--- MATERIAL TO PROCESS ---

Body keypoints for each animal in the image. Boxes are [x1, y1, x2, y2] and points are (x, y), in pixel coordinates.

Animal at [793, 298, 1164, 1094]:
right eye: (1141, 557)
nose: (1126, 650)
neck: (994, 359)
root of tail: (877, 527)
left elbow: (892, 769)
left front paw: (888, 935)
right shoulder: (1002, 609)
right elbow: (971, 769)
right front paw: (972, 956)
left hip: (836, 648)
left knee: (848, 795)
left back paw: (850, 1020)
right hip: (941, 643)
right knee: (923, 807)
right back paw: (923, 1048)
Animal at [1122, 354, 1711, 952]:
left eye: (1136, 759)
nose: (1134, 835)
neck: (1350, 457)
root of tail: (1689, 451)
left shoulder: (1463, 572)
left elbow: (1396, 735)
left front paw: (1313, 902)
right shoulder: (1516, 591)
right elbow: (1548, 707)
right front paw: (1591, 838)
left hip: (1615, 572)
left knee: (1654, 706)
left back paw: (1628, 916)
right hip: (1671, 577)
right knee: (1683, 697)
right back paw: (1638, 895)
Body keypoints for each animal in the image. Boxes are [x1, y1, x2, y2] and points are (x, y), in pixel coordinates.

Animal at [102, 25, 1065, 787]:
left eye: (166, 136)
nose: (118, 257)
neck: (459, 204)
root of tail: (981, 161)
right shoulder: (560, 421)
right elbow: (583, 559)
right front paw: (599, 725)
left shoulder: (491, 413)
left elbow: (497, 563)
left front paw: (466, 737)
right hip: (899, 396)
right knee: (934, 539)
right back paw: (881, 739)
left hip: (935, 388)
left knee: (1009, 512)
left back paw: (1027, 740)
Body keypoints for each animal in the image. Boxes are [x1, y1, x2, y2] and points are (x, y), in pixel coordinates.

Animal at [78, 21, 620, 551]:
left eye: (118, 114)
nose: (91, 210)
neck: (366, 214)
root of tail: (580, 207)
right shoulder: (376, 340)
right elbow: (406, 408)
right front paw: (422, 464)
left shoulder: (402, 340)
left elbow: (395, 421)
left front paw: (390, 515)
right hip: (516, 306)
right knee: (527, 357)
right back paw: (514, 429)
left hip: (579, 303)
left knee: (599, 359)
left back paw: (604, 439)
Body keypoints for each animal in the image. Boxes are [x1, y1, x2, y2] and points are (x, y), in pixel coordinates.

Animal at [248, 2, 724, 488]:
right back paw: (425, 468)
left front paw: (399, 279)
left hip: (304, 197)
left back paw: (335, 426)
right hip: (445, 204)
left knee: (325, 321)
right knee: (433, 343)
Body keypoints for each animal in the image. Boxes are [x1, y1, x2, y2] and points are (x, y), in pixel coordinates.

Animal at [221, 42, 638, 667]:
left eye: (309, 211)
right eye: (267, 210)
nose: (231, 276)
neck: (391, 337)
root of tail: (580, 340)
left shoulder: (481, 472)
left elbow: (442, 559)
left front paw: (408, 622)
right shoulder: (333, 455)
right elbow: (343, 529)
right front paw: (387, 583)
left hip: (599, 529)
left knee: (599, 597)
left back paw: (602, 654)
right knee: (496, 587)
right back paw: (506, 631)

---

WHAT IS NEEDED — Locate the line that contains "left back paw: (604, 439)", then please quote it and every line after it to the end of the entries above, exactly and with nothing else.

TASK RESPONSE —
left back paw: (604, 439)
Body keypoints for each animal in the image. Boxes are [x1, y1, x2, y2] and points are (x, y), in pixel coordinates.

Animal at [248, 2, 724, 488]:
right back paw: (425, 468)
left front paw: (399, 279)
left hip: (304, 197)
left back paw: (335, 426)
right hip: (445, 204)
left knee: (325, 321)
right knee: (433, 343)
Body keypoints for each animal in the image. Boxes are [x1, y1, x2, y2] and points are (x, y), in pixel coordinates.

Animal at [221, 42, 638, 667]:
left eye: (309, 211)
right eye: (267, 210)
nose: (231, 276)
neck: (391, 337)
root of tail: (580, 340)
left shoulder: (481, 472)
left elbow: (442, 559)
left front paw: (408, 622)
right shoulder: (333, 455)
right elbow: (343, 529)
right front paw: (387, 583)
left hip: (599, 529)
left knee: (599, 597)
left back paw: (602, 654)
right knee: (496, 587)
right back paw: (506, 631)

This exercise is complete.